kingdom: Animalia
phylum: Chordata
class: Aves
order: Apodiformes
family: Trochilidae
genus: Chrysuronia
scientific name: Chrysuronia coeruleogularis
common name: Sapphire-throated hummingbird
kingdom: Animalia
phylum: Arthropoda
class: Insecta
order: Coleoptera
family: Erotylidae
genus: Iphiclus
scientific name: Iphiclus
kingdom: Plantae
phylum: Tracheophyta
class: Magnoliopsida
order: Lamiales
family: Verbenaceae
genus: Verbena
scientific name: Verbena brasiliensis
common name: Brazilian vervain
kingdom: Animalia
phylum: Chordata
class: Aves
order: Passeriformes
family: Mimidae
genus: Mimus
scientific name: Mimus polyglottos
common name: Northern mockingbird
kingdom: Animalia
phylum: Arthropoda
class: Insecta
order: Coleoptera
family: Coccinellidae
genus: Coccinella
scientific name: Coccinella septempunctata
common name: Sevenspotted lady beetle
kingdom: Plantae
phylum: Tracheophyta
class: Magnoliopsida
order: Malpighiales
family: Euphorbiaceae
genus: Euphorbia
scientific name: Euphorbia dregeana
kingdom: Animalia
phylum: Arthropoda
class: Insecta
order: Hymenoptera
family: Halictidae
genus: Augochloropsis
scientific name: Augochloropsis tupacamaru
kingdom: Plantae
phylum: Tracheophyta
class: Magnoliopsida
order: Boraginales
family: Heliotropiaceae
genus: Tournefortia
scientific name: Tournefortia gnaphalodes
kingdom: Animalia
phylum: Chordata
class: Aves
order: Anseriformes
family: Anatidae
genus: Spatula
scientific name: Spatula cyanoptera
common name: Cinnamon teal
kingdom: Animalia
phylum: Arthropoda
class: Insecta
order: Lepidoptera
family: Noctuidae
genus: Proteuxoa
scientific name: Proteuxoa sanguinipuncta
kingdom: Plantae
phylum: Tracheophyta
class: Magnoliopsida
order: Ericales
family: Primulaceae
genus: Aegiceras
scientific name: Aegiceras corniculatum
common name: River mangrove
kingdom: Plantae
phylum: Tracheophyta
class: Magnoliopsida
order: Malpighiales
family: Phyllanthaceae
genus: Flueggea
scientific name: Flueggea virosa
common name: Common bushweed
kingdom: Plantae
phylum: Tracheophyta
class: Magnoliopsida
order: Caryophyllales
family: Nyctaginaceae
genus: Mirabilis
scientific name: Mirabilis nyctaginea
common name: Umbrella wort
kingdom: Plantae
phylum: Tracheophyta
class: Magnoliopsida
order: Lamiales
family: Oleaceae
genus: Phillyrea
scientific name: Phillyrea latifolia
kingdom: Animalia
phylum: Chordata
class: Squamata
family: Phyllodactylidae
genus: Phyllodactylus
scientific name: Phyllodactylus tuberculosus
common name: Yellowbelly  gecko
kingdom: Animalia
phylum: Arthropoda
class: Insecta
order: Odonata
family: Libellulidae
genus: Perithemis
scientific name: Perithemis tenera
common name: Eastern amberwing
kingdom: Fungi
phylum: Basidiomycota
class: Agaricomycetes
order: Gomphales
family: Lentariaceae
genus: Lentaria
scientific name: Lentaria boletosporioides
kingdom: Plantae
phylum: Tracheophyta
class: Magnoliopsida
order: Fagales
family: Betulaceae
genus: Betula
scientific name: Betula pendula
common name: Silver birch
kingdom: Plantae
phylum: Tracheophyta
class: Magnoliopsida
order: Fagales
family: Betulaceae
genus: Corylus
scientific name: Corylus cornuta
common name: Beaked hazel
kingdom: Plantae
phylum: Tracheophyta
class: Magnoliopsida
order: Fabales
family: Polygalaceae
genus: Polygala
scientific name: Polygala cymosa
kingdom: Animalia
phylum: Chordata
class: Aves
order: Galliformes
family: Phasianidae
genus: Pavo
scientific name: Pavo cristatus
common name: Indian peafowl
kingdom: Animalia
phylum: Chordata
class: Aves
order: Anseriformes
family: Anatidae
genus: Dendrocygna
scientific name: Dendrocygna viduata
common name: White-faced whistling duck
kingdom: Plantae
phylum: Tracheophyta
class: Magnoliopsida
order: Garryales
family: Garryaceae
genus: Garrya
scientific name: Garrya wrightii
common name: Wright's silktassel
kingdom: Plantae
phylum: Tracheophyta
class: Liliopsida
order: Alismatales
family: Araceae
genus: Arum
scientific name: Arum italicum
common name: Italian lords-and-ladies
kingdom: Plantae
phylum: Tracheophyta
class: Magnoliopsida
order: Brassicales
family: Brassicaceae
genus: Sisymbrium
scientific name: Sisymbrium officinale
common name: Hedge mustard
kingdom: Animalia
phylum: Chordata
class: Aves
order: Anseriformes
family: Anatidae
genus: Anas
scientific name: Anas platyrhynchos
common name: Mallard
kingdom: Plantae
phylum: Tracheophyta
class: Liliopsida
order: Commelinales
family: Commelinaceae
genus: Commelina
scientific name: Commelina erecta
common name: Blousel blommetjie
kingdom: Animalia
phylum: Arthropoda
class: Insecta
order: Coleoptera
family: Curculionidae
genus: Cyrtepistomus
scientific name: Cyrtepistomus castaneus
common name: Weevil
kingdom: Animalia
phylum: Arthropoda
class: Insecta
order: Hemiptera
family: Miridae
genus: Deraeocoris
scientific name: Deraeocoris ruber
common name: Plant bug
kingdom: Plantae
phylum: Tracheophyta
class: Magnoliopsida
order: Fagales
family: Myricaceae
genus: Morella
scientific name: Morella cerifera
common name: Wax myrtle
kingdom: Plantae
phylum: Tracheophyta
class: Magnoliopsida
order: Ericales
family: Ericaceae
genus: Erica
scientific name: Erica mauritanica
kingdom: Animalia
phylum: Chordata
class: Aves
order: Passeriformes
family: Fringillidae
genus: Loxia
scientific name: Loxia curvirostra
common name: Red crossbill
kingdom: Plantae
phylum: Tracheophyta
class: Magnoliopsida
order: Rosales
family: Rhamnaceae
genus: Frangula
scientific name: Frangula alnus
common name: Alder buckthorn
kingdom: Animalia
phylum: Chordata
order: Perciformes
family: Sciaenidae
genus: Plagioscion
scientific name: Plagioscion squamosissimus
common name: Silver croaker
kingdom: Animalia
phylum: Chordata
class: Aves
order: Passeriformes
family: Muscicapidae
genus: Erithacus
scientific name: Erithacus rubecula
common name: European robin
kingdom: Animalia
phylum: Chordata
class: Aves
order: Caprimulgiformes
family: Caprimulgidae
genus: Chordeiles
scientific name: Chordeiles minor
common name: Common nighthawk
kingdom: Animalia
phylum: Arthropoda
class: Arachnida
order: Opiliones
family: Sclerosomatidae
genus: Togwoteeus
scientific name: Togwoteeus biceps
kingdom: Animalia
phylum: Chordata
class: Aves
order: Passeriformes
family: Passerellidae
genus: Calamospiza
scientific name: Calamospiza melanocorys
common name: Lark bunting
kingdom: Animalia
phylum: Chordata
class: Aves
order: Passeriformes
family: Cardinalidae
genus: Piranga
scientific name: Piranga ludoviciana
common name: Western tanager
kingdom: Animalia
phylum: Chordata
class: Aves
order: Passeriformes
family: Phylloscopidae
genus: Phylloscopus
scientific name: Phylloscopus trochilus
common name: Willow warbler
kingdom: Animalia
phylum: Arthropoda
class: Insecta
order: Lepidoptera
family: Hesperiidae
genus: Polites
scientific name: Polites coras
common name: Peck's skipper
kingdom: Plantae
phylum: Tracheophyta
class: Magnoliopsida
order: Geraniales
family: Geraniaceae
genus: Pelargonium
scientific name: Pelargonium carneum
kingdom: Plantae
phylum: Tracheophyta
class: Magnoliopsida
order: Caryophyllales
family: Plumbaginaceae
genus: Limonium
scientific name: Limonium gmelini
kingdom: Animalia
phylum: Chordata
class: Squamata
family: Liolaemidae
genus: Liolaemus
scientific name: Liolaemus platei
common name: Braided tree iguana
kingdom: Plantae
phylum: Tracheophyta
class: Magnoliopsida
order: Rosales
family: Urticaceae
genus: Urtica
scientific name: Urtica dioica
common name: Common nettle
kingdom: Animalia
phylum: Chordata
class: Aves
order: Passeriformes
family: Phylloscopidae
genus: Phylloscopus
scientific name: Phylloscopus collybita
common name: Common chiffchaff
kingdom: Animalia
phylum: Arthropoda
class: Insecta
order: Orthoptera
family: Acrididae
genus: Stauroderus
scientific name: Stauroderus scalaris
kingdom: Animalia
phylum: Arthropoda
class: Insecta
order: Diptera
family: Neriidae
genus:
▬▬▬▬▬▬
__What is needed__
Turn the items above, starting at the first one and ending at the line containing "genus: Verbena", into a two-column CSV with the columns "label" and "value", one row per item. Put each in a single quoted field, with any line breaks replaced by spaces.

__Full solution__
label,value
"kingdom:","Animalia"
"phylum:","Chordata"
"class:","Aves"
"order:","Apodiformes"
"family:","Trochilidae"
"genus:","Chrysuronia"
"scientific name:","Chrysuronia coeruleogularis"
"common name:","Sapphire-throated hummingbird"
"kingdom:","Animalia"
"phylum:","Arthropoda"
"class:","Insecta"
"order:","Coleoptera"
"family:","Erotylidae"
"genus:","Iphiclus"
"scientific name:","Iphiclus"
"kingdom:","Plantae"
"phylum:","Tracheophyta"
"class:","Magnoliopsida"
"order:","Lamiales"
"family:","Verbenaceae"
"genus:","Verbena"